### ИСХОДНЫЙ ТЕКСТ

После освобождения устроился на железную дорогу - сопровождать товарняки. Чтобы не гнать их пустыми, загружал вагоны овощами и фруктами. Донес куда надо обходчик. Снова дали немалый срок...
Сидел в Рустави, бежал (это когда они с подельниками совершили прогремевший на всю страну семидесятиметровый подкоп из зоны на волю). Опять, уже будучи беглым, определился на железную дорогу под Одессой. Как и неведомый ему Платонов, Тосик страстно любил "этот прекрасный и яростный мир".
С Одессой вышло особо. Здесь он стал железнодорожным мастером. Рационализатором. Разработал уникальный план ремонта путей, сэкономивший государству миллионы рублей. (Беда Тосика в том, что он не там родился, и упрямо - на протяжении десятилетий наивно пытался скрестить капиталистические мозги с советской системой, Чикаго с черными избами, джаз с блатняцкими напевами. То, что дало дружные всходы на американской почве, на наших хилых глиноземах выродилось в чертополох, в траву забвения.)
Социализм впервые отметил таланты Алиева. Из Москвы пришло распоряжение - наградить рационализатора месячным окладом, присвоить звание техника-лейтенанта (железные дороги были тогда военизированы), а фотографию вывесить на городской Доске почета. Его выдвинули на всесоюзную премию и начали готовить документы для командировки в Китай - делиться опытом. Начальник железной дороги генерал Зеленый обронил как-то в разговоре:
- Да тебе, парень, в партию надо. Рекомендация - за мной...
С Доской почета, будь она неладна, вышел конфуз. В эйфории Тосик совсем забыл, что точно такое же фото было разослано органами во многие отделения милиции с пометкой "особо опасный рецидивист, уголовный авторитет, член семьи врага народа".
За славу надо платить...
Вместо утки по-пекински предстояло хлебать баланду ещё много лет учли все побеги. Спасибо генералу Зеленому - он был так потрясен и расстроен ("Алиев ведь зарплату больше года на всю бригаду получал и ни копейки не присвоил"), что просил тройку не прибавлять новый срок...

### ЗАДАНИЕ A
Коротко ответьте по отрывку о Тосике Алиеве и пометьте ответы так же, как пункты.
(i) В каком городе сидел Тосик перед побегом через подкоп?
(ii) Какое звание по распоряжению из Москвы велели присвоить рационализатору?
(iii) Кто был начальником железной дороги?
### ЗАДАНИЕ B
Перепечатайте из отрывка о Тосике Алиеве фрагмент, начиная со слов "После освобождения устроился" и далее вплоть до слов "дали немалый срок...".

(Сохранённые данные)
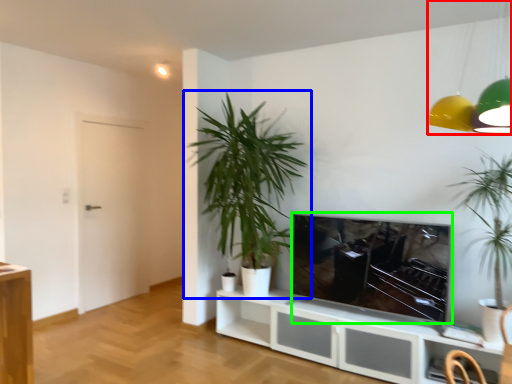
Question: Which object is the closest to the lamp (highlighted by a red box)? Choose among these: houseplant (highlighted by a blue box) or television (highlighted by a green box).

Choices:
 (A) houseplant
 (B) television

Answer: (B)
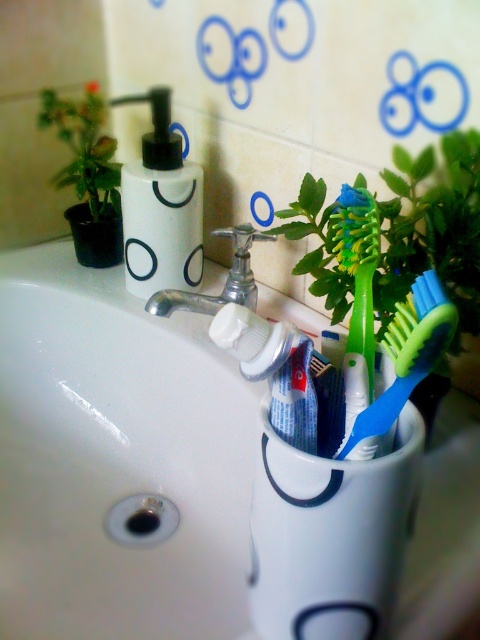
Can you confirm if white glossy sink at center is positioned to the left of green plastic toothbrush at center?

Indeed, white glossy sink at center is positioned on the left side of green plastic toothbrush at center.

Who is higher up, white glossy sink at center or green plastic toothbrush at center?

green plastic toothbrush at center is higher up.

Describe the element at coordinates (117, 458) in the screenshot. I see `white glossy sink at center` at that location.

You are a GUI agent. You are given a task and a screenshot of the screen. Output one action in this format:
    pyautogui.click(x=<x>, y=<y>)
    Task: Click on the white glossy sink at center
    The height and width of the screenshot is (640, 480).
    Given the screenshot: What is the action you would take?
    pyautogui.click(x=117, y=458)

Is green matte plant at upper right taller than white matte soap dispenser at upper left?

Incorrect, green matte plant at upper right's height is not larger of white matte soap dispenser at upper left's.

This screenshot has height=640, width=480. What are the coordinates of `green matte plant at upper right` in the screenshot? It's located at (434, 240).

Does white glossy sink at center appear on the right side of blue matte toothpaste at center?

Incorrect, white glossy sink at center is not on the right side of blue matte toothpaste at center.

Is white glossy sink at center taller than blue matte toothpaste at center?

Yes, white glossy sink at center is taller than blue matte toothpaste at center.

Describe the element at coordinates (117, 458) in the screenshot. I see `white glossy sink at center` at that location.

You are a GUI agent. You are given a task and a screenshot of the screen. Output one action in this format:
    pyautogui.click(x=<x>, y=<y>)
    Task: Click on the white glossy sink at center
    
    Given the screenshot: What is the action you would take?
    pyautogui.click(x=117, y=458)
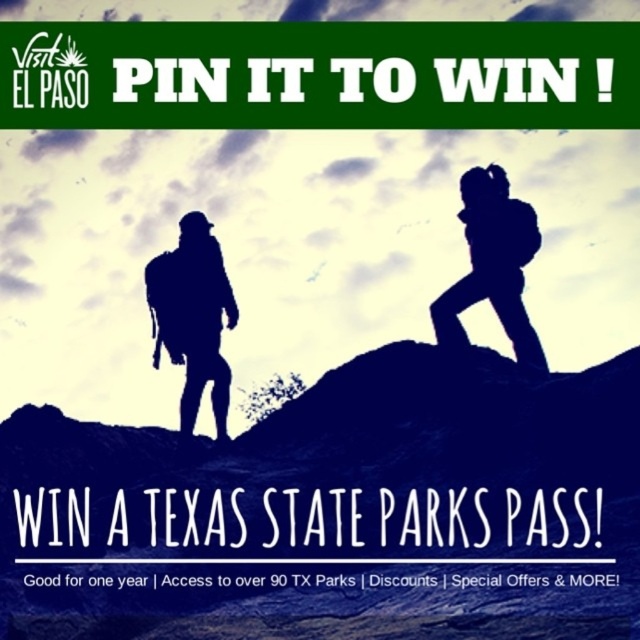
Question: Is the position of black matte backpack at center less distant than that of silhouette backpack at center?

Choices:
 (A) yes
 (B) no

Answer: (B)

Question: Is black matte backpack at center bigger than silhouette backpack at center?

Choices:
 (A) yes
 (B) no

Answer: (B)

Question: Which point is farther to the camera?

Choices:
 (A) (499, 248)
 (B) (186, 273)

Answer: (A)

Question: Which object is closer to the camera taking this photo?

Choices:
 (A) black matte backpack at center
 (B) silhouette backpack at center

Answer: (B)

Question: Can you confirm if black matte backpack at center is positioned below silhouette backpack at center?

Choices:
 (A) no
 (B) yes

Answer: (B)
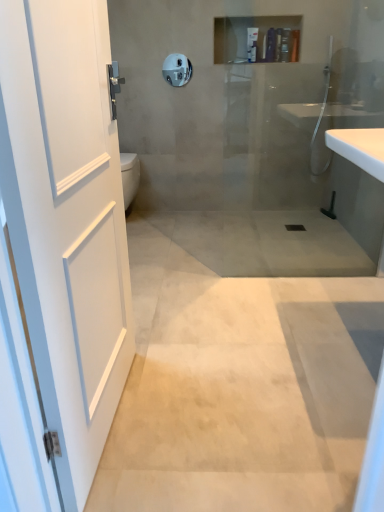
Question: Which direction should I rotate to face matte plastic bottle at upper center, the first toiletry viewed from the left, — up or down?

Choices:
 (A) up
 (B) down

Answer: (A)

Question: Is satin nickel towel bar at upper center taller than white matte door at left?

Choices:
 (A) yes
 (B) no

Answer: (B)

Question: Is the surface of satin nickel towel bar at upper center in direct contact with white matte door at left?

Choices:
 (A) yes
 (B) no

Answer: (B)

Question: Does satin nickel towel bar at upper center come in front of white matte door at left?

Choices:
 (A) yes
 (B) no

Answer: (B)

Question: From a real-world perspective, is satin nickel towel bar at upper center positioned under white matte door at left based on gravity?

Choices:
 (A) yes
 (B) no

Answer: (B)

Question: Does satin nickel towel bar at upper center lie behind white matte door at left?

Choices:
 (A) no
 (B) yes

Answer: (B)

Question: Could you tell me if satin nickel towel bar at upper center is turned towards white matte door at left?

Choices:
 (A) yes
 (B) no

Answer: (A)

Question: Is satin nickel towel bar at upper center shorter than matte plastic shampoo bottle at upper center, marked as the first toiletry in a right-to-left arrangement?

Choices:
 (A) yes
 (B) no

Answer: (B)

Question: From the image's perspective, is satin nickel towel bar at upper center under matte plastic shampoo bottle at upper center, marked as the first toiletry in a right-to-left arrangement?

Choices:
 (A) no
 (B) yes

Answer: (B)

Question: Is satin nickel towel bar at upper center positioned beyond the bounds of matte plastic shampoo bottle at upper center, which is the third toiletry from left to right?

Choices:
 (A) no
 (B) yes

Answer: (B)

Question: Is satin nickel towel bar at upper center oriented towards matte plastic shampoo bottle at upper center, marked as the first toiletry in a right-to-left arrangement?

Choices:
 (A) no
 (B) yes

Answer: (A)

Question: Is matte plastic shampoo bottle at upper center, marked as the first toiletry in a right-to-left arrangement, completely or partially inside satin nickel towel bar at upper center?

Choices:
 (A) no
 (B) yes

Answer: (A)

Question: Does satin nickel towel bar at upper center have a lesser width compared to matte plastic shampoo bottle at upper center, marked as the first toiletry in a right-to-left arrangement?

Choices:
 (A) yes
 (B) no

Answer: (A)

Question: Does matte plastic shampoo bottle at upper center, marked as the first toiletry in a right-to-left arrangement, have a larger size compared to satin nickel towel bar at upper center?

Choices:
 (A) yes
 (B) no

Answer: (A)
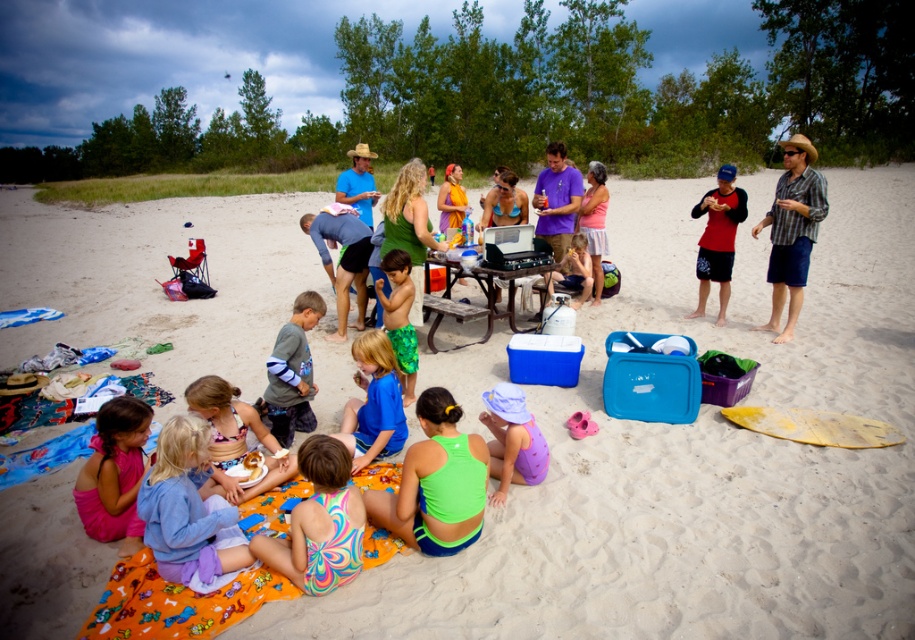
Is multicolored swimsuit at center thinner than matte red shirt at center?

No, multicolored swimsuit at center is not thinner than matte red shirt at center.

Which is more to the right, multicolored swimsuit at center or matte red shirt at center?

Positioned to the right is matte red shirt at center.

Is point (294, 552) behind point (718, 282)?

No, it is in front of (718, 282).

You are a GUI agent. You are given a task and a screenshot of the screen. Output one action in this format:
    pyautogui.click(x=<x>, y=<y>)
    Task: Click on the multicolored swimsuit at center
    The image size is (915, 640).
    Given the screenshot: What is the action you would take?
    pyautogui.click(x=320, y=522)

Does multicolored swimsuit at center have a smaller size compared to pink fabric dress at lower left?

Incorrect, multicolored swimsuit at center is not smaller in size than pink fabric dress at lower left.

Between point (324, 572) and point (122, 424), which one is positioned in front?

Point (324, 572)

Image resolution: width=915 pixels, height=640 pixels. What are the coordinates of `multicolored swimsuit at center` in the screenshot? It's located at (320, 522).

Does striped long-sleeve shirt at center have a smaller size compared to matte red shirt at center?

Yes.

The height and width of the screenshot is (640, 915). Find the location of `striped long-sleeve shirt at center`. striped long-sleeve shirt at center is located at coordinates (292, 372).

### ОТВЕТ A
(i) В Рустави.
(ii) Звание техника-лейтенанта.
(iii) Генерал Зеленый.

### ОТВЕТ B
После освобождения устроился на железную дорогу - сопровождать товарняки. Чтобы не гнать их пустыми, загружал вагоны овощами и фруктами. Донес куда надо обходчик. Снова дали немалый срок...